Мы пошли в таверну и позавтракали жирными омарами, телятиной, персиками. Осси один выдул больше бутылки вина и под конец стал вовсю веселиться - разудало, с нажимом, в общем, довольно мрачно. Но я за него радовался: может, с моей помощью ему удалось немного "развлечься".
Потом, в толпе туристов и венецианцев, мы побрели к пьяцце и, наслаждаясь роскошным кофе Куадри, слушали Золотой и Серебряный вальсы.
- Прекрасный город Венеция, - сказал я, смакуя приятную сытость, тоску по молодости и выпитое вино, - самый наипрекраснейший.
И тут Осси заплакал, сперва беззвучно, а дальше - в голос, и слезы потекли по старым щекам, на белый галстук. Потом он спрятал лицо в ладонях. Я не знал, что сказать, чем ему помочь. На нас стали озираться с соседних столиков, и я чуть в драку не полез, так мне хотелось его защитить.
- Ничего подобного, - выговорил он наконец. - Ничего в ней хорошего. Ты меня понимаешь, а, Теренс? Ничего хорошего.
Естественно, он выпил слишком много. Ну и что же? От этого только прояснилась та горькая истина, что по каким-то ужасным причинам Осси несчастен, заброшен и нищ. Конечно, он никогда не отличался особым умом, но как он дошел до того, чтоб продавать туристам заводные игрушки или, нацепив белокурый парик, топтать ночами мосты обманной Венеции?
- Толку не будет, если я сейчас дам тебе денег, - сказал я. - Нет, я придумал кое-что получше. Мне надо еще на недельку тут задержаться из-за работы, а потом я увезу тебя в Лондон. Найдем тебе там квартиру. Хоть будешь среди своих, кто-нибудь за тобой да присмотрит.
Он вскинул на меня глаза. Они покраснели, лицо все сморщилось, мокрое от слез.
- Ненавижу, - сказал он тихо. - Господи, до чего я ненавижу этот говенный город.

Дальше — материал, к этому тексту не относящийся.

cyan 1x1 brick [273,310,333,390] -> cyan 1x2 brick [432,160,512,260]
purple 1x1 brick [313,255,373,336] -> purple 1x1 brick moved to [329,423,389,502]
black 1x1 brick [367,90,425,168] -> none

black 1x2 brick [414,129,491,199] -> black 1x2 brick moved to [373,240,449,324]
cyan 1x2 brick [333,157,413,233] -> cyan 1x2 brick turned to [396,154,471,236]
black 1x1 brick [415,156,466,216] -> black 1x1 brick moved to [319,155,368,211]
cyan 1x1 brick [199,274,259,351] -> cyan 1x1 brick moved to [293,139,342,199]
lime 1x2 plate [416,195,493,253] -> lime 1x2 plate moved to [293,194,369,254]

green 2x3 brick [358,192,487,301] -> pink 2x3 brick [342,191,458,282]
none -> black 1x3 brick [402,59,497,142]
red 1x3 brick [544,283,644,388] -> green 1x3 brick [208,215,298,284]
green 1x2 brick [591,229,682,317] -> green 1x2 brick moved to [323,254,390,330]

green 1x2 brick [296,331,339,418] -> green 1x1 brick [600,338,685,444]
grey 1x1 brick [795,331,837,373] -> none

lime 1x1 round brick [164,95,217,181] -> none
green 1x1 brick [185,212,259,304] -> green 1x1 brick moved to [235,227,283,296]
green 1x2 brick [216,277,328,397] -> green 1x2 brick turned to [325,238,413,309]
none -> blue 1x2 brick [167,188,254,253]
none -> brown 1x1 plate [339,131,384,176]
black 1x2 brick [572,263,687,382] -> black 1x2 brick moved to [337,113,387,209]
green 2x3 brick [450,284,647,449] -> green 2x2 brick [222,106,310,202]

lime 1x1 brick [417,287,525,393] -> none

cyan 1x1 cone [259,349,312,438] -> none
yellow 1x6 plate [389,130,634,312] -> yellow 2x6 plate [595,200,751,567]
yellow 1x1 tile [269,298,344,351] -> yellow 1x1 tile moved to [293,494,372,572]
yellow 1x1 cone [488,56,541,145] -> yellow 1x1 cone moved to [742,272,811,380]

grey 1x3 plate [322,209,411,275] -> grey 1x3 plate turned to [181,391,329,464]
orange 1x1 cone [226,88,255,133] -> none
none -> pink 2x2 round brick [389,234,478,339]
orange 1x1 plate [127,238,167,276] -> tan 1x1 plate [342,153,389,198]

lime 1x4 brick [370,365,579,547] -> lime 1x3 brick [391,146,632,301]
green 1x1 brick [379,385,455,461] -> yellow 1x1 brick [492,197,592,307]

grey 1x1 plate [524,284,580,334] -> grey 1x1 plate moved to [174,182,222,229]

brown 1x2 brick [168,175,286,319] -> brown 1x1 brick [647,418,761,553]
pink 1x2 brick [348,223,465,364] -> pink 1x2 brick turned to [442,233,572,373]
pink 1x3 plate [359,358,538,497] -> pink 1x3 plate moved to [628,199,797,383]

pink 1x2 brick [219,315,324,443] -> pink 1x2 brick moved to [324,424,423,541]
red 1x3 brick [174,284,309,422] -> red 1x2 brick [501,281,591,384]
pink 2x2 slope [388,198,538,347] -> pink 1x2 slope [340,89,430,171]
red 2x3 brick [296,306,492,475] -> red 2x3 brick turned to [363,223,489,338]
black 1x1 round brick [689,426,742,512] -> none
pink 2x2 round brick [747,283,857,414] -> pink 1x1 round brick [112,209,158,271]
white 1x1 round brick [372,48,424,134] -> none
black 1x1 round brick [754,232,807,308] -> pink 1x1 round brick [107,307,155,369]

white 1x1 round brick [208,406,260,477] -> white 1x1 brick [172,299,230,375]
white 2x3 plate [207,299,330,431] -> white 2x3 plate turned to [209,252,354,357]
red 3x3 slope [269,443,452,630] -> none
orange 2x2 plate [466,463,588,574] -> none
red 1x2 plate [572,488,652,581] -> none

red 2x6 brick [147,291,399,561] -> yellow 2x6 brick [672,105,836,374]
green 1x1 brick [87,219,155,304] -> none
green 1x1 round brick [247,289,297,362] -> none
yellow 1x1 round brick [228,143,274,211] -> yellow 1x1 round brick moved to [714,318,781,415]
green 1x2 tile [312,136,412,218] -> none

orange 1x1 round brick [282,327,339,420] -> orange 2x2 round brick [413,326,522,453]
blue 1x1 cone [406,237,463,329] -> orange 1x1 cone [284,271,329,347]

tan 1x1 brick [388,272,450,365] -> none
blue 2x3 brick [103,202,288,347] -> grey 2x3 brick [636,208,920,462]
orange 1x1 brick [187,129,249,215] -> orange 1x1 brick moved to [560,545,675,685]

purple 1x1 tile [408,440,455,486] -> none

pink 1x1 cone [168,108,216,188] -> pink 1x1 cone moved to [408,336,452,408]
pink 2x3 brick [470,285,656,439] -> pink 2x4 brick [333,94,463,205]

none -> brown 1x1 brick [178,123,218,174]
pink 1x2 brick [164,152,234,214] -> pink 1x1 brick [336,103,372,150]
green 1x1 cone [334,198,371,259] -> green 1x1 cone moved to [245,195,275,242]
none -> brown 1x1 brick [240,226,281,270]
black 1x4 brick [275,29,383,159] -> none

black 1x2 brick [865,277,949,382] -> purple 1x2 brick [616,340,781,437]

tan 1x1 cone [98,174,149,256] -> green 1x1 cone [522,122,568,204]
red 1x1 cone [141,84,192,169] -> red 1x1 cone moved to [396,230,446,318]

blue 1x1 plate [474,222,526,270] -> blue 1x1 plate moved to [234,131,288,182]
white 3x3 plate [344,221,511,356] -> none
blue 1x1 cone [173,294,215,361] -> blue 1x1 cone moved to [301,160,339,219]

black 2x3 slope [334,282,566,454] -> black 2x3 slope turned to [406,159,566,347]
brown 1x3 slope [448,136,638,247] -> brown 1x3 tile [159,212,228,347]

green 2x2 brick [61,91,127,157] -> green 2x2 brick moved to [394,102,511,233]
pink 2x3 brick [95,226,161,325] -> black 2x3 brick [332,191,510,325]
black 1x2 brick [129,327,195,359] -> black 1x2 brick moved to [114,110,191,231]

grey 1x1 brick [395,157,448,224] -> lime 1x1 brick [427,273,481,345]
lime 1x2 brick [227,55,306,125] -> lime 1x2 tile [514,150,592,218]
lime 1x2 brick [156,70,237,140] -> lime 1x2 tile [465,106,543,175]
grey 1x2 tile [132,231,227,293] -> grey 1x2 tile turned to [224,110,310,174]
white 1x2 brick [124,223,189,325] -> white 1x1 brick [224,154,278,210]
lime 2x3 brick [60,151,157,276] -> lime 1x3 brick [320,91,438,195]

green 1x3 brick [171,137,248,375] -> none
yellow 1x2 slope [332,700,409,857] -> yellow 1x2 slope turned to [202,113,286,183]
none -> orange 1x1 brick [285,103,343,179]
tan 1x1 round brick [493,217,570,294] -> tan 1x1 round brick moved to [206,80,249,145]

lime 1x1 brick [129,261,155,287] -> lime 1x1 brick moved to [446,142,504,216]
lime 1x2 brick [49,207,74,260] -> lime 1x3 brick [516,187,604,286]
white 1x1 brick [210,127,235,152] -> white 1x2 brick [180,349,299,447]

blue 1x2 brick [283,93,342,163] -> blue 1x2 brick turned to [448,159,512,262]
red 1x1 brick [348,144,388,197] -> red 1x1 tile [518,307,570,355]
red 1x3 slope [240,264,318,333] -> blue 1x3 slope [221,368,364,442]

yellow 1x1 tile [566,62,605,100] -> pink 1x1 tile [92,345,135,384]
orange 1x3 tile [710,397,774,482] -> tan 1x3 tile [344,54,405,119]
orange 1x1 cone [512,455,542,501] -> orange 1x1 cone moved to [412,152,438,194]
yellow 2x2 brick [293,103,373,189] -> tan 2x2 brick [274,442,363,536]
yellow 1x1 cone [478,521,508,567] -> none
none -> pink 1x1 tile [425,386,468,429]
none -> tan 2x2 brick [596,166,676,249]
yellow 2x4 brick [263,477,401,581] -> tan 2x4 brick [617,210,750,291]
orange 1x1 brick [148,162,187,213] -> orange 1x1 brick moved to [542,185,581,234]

Ругательство, такое неожиданное в его устах, вдруг выразило все тоску, отвращенье, ужас. Венеция прекрасна, она обворожительна - на беду тому, кто, как Осси, болен, беден и одинок. В эту минуту я тоже ненавидел прелестную пьяццу, пышность золота и камня, нарядную красочность мостов.
- Я увезу тебя в Лондон.
Осси тщательно вытер слезы.
- Милый ты мой, мне дико хочется выпить. Неужели ты не понимаешь, до чего мне хочется выпить?
Я заказал коньяк и увидел, как сарказм и царственная снисходительность снова прикрыли маской его подлинное лицо.
К сентябрю Осси вернулся в Англию и, как только обосновался в двухкомнатной квартирке на Эрлз-Корт, исчез с моего горизонта. Я на него не обижался. Он был страшно гордый, а я неминуемо напоминал бы ему о позорных днях в Венеции. Несколько раз я приглашал его обедать, он не отзывался, и я от него отстал. Теперь он был под боком, и я успокоился - в случае чего он знал, где найти меня и других старых друзей.
На следующий год я видел его дважды. И при каких несхожих обстоятельствах, в каком разном виде! Как-то вечером я выходил с подругой из Ковент Гардена. Давали "Евгения Онегина". Была не премьера, даже не суббота, и большинство публики оделось элегантно, но не торжественно. Вдруг Элеанор тронула меня за руку.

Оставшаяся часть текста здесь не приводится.